July 19, 2006

Lament of the $9.27 Salad

Lament of the $9.27 Salad
By Gayest Neil


Such pleasing greens
With teasing yellows
My crispy charade
Selections so mellow

A plastic bowl my canvas.
Unto which piled I edible hues;
Succulent spinach and
Pungent cheeses of bleu

Chicken Cajun spiced,
Sprinkled with corn so sweet
So fresh, so nice.
“NEXT?!!” Hector cried!

Thusly eyed I via sneeze guard
Urged on by my Mexican tosser
Broccoli verdant and gourds?
“Hector NO!” (Squash is softer)

Zounds! Free choices four:
Croutons, red onion, scallions
One more? Soy sprouts? “Doubt it.
Vinegar & oil, please!" by the gallions

“What karat is that veggie?” Kidding,
And more, "Orange you gonna add
A bunny's treat to mine
Lunch?" My latest diet fad.

Exercise I duly received upon
Hefting mine profound veggie bowl
"Did river rocks I order Hector?"
The salad weighed heavy like this dandy’s soul.

Unto the petite cashier
Lugged I my leaden legumes
She glanced at my construction
Glanced into my eyes, and resumed

Fingers so quick flew cross keys
A drzzt drzzt brrr drzzt ripped
Handed I the printed receipt
Fainting from consciousness, I slipped!

I came to thinking t’was
All but macabre nightmare
A fool’s poem of vinegar tossed veggies
A warning for kids to scare

Hector rocked me in arms so strong
The deli crowd’s sorrowful pity
Whilst that ticket scorched my hand
Beguiled by fucking bacon bits so itty so bitty

Paid I the nine dollars terrible
With twenty seven cent sacrament
Unto my hungry luncheon gluttony.
(Even free bread failed to ease my lament.)

7 comments:

FiL said...

Gotta watch those bastard salads - they'll stab you in the back every time...

FiL

Anonymous said...

HAHA!

I said the same thing, though much less eloquently, the other day when I had a $10 salad.

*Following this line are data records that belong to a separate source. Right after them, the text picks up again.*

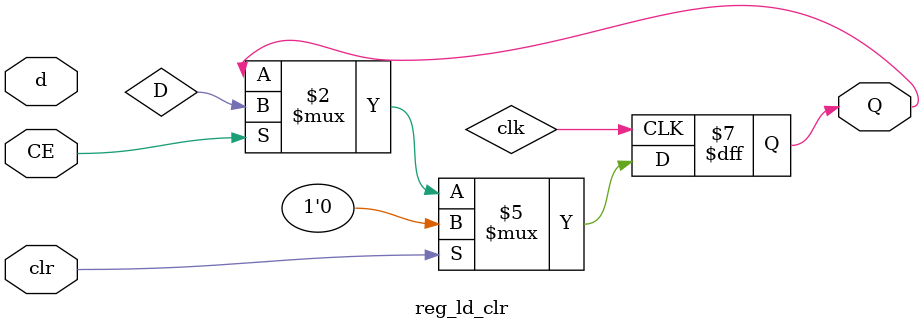
<source format=sv>

module reg_ld_clr (
    input logic d,
    input logic clr,
    input logic CE,
    output logic Q
);

always_ff @(posedge clk) begin
    if (clr)
        Q <= 0;
    else if (CE)
        Q <= D;
end

endmodule

</source>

Just wait until the inevitable global warming droughts begin. $3 gallons of gas? How about $5 heads of lettuce?

Paul said...

Buy the already made salads at Pret a Manger.. they're almost as good as the pick it yerself ones.

Gayest Neil said...

Well... sigh. It was my own fault for straying from the dependable yumminess of my prepared salads at my work's cafeteria.
$6 = big salad with romaine lettuce, goat cheese, sliced chicken, cherry tomatoes, broccoli, cucumber, grated carrot and basalmic vinagrette with a Dasani water and a roll. Man it's only 10:45 and I'm already hungry.

FiL said...

Mmm, goat cheese... Luvverly-jubberly... Drool... Slobber... Oops, left a puddle. Sorry, I'll clean it up.

FiL

Anonymous said...

One of the many reasons America is fat. Why spend 9 dollars on a salad when you can eat off the Wendy's 99cent menu?

Back when I used to have a job, we ordered $12 salads on a regular basis. Ah, how wasteful and extravagant I used to be.

Mark said...

try working over here in the glamorous Meatpacking District.
I don't know how these children can afford to eat the lunches they pick up every day at the Chelsea Market.

I'm sticking with tuna. I think I'm past my child-bearing years, and have nothing to worry about. Except maybe dolphins.